(Exercise data)

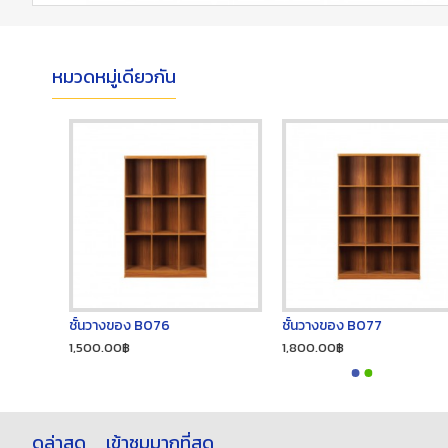
หมวดหมู่เดียวกัน
ชั้นวางของ B076
ชั้นวางของ B077
1,500.00฿
1,800.00฿
ดูล่าสุด
เข้าชมมากที่สุด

(End Exercise data)

* _Exercise goal_: What you produce should repeat the data word for word while omitting all images.

* _Solution for this task_:
หมวดหมู่เดียวกัน
ชั้นวางของ B076
ชั้นวางของ B077
1,500.00฿
1,800.00฿
ดูล่าสุด
เข้าชมมากที่สุด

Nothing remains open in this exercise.